● **Instructions to follow**
Keep the text of the data exactly as it is and omit each picture from the copy.

┌─ Dataset excerpt

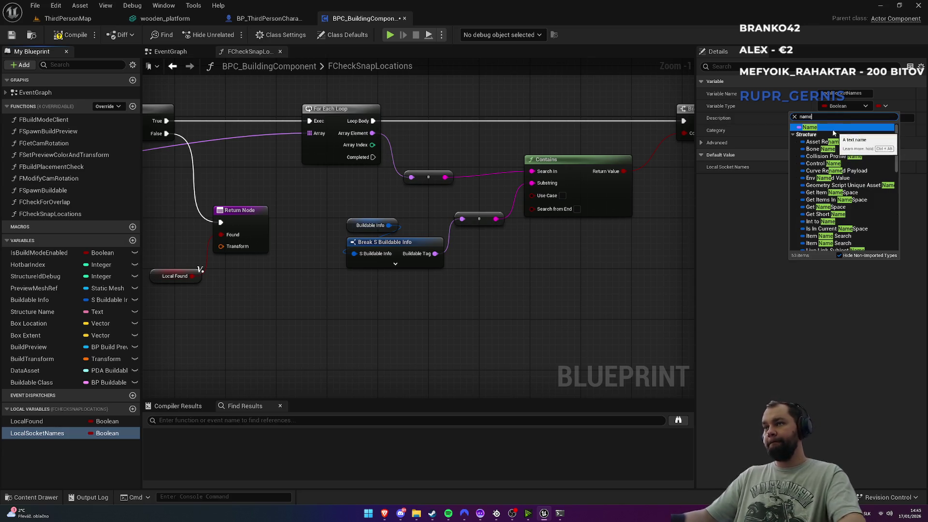
left_click(834, 129)
left_click(878, 106)
left_click(870, 129)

└─

● **Your response**
left_click(834, 129)
left_click(878, 106)
left_click(870, 129)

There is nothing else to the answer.